Le deuxième axe concernera la question des stratégies géographiques. Plutôt qu’une approche purement sociologique des différents champs de l’espace littéraire mondial, telle que celle adoptée par Pascale Casanova, il s’agira de questionner comment la géographie, au sens le plus concret du terme, est un facteur stratégique : quelle(s) carte(s) de son pays ou de son continent un auteur dessine-t-il dans son œuvre, et que cela nous dit-il de sa stratégie d’écrivain ? Quelle est la portée identitaire et politique de la cartographie fictionnelle de territoires nationaux ou continentaux ? Que nous dit la présence et la confection de cartes chez Stevenson, Thoreau ou Tolkien de leur positionnement dans le monde littéraire ?

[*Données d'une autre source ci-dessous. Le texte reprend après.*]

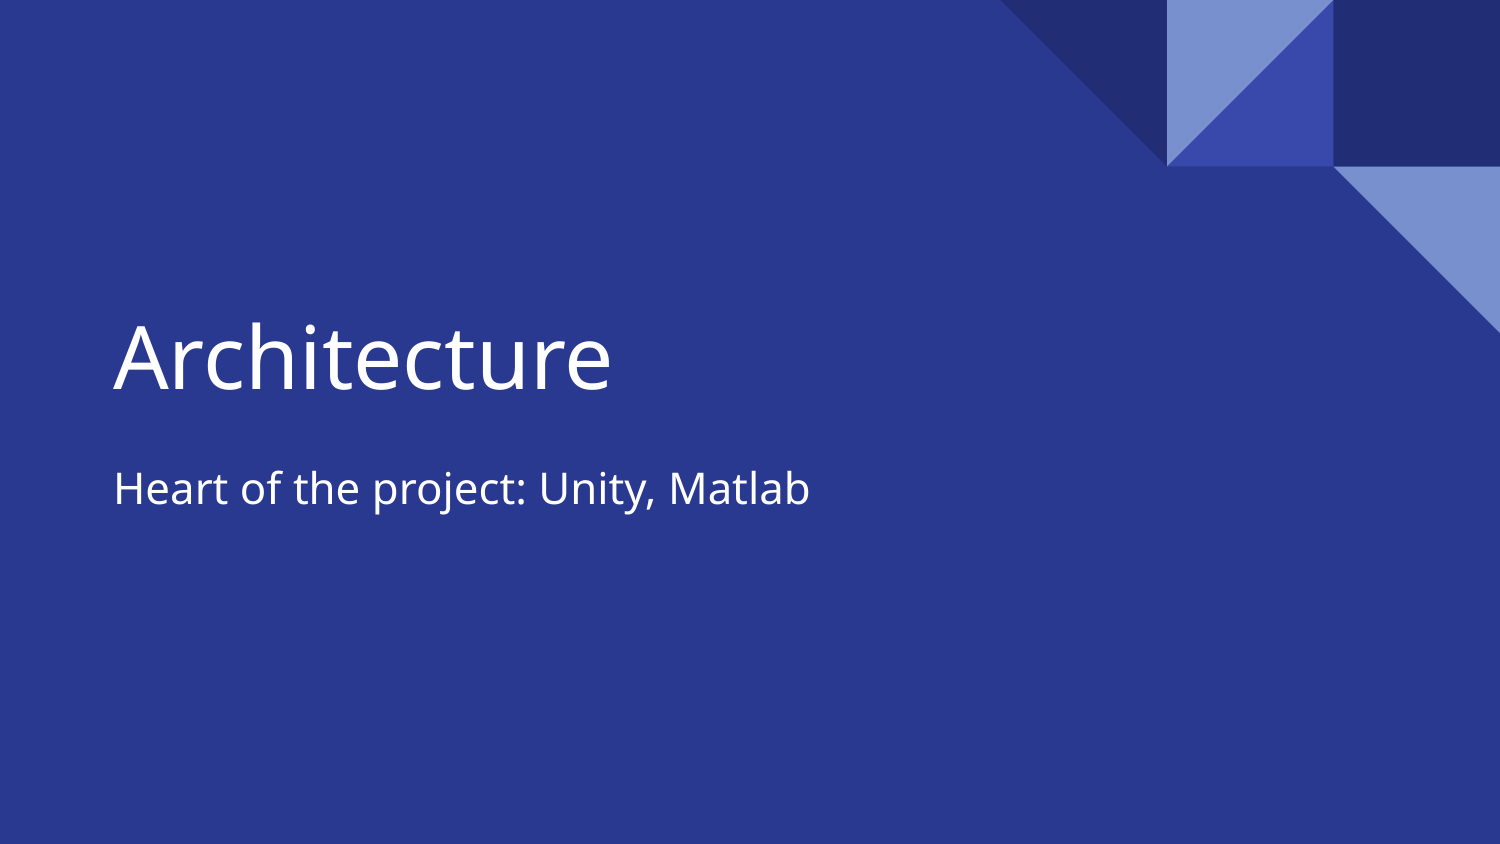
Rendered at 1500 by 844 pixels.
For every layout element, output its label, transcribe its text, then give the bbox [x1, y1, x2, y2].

title Architecture [98, 284, 1447, 422]
subtitle Heart of the project: Unity, Matlab [98, 445, 1447, 517]
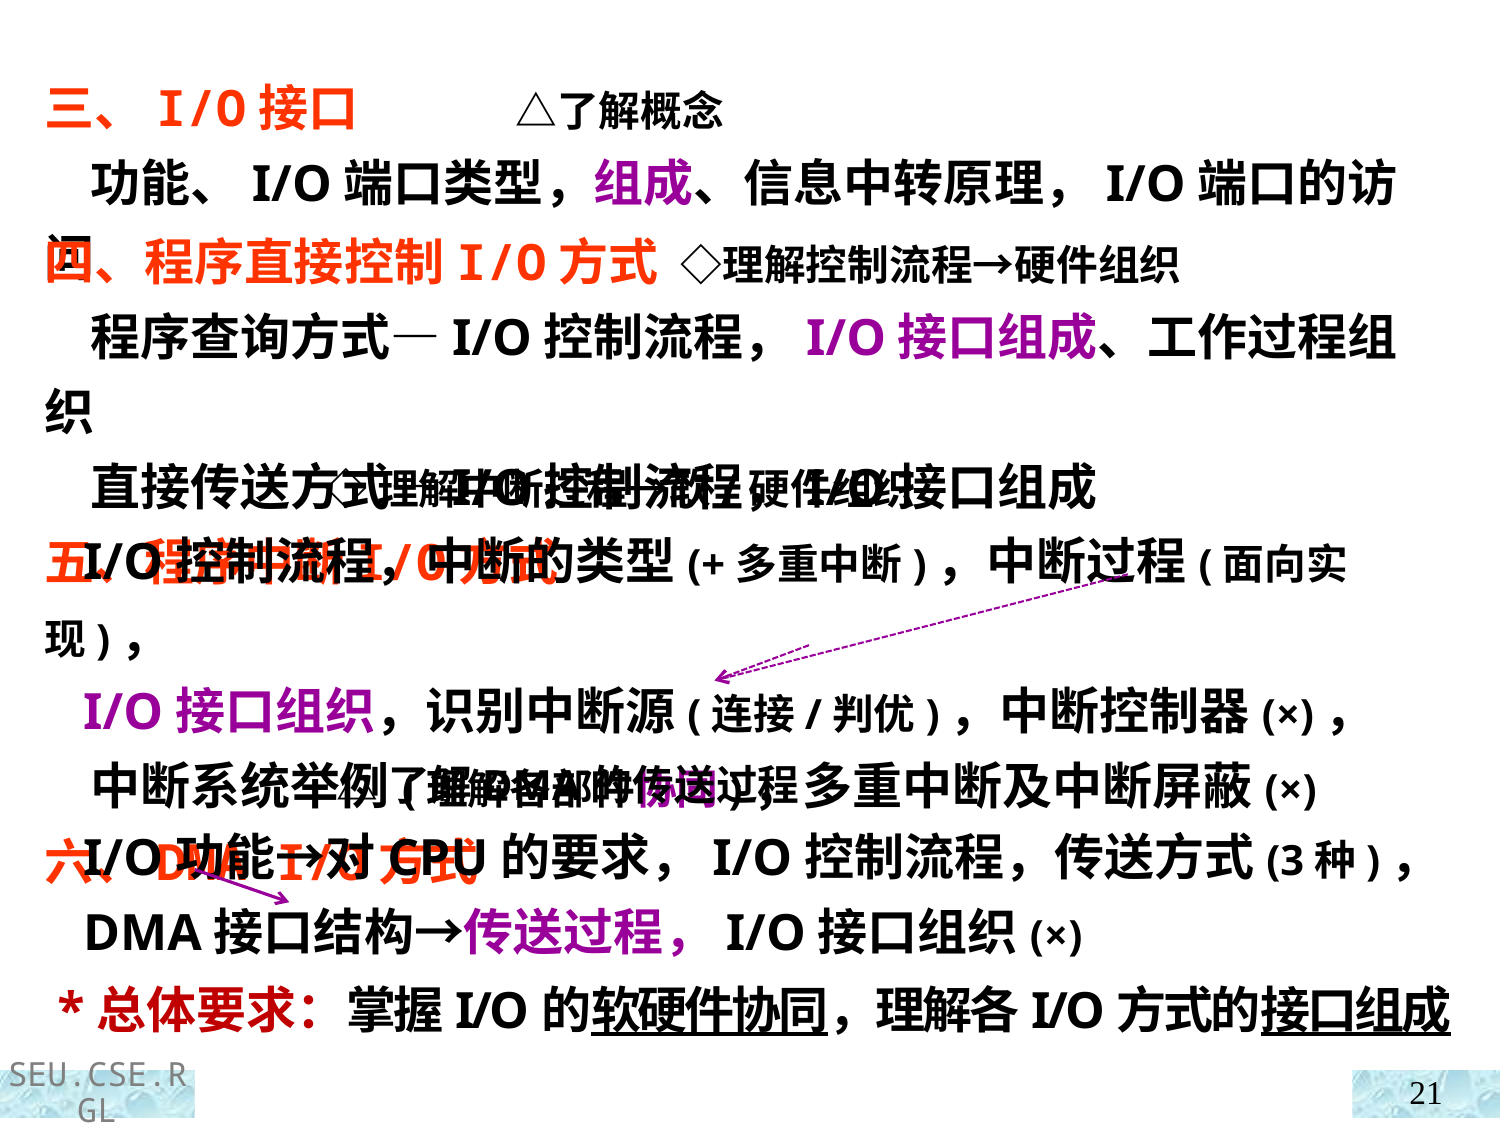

Il s’agit donc, avec ce projet, de poser les premières bases d’une réflexion théorique plus générale d’anthropologie culturelle, où l’étude des discours critiques de la littérature rejoindrait le « tournant spatial » des sciences humaines. Autrement dit, il s’agirait d’analyser comment la dimension géographique n’est pas seulement une question interne aux œuvres ou à la biographie des écrivains, mais est aussi un mode d’ordonnancement des approches théoriques, dont les concepts (centres, périphéries, marges,…) fonctionnent comme des outils de cartographie de la culture littéraire.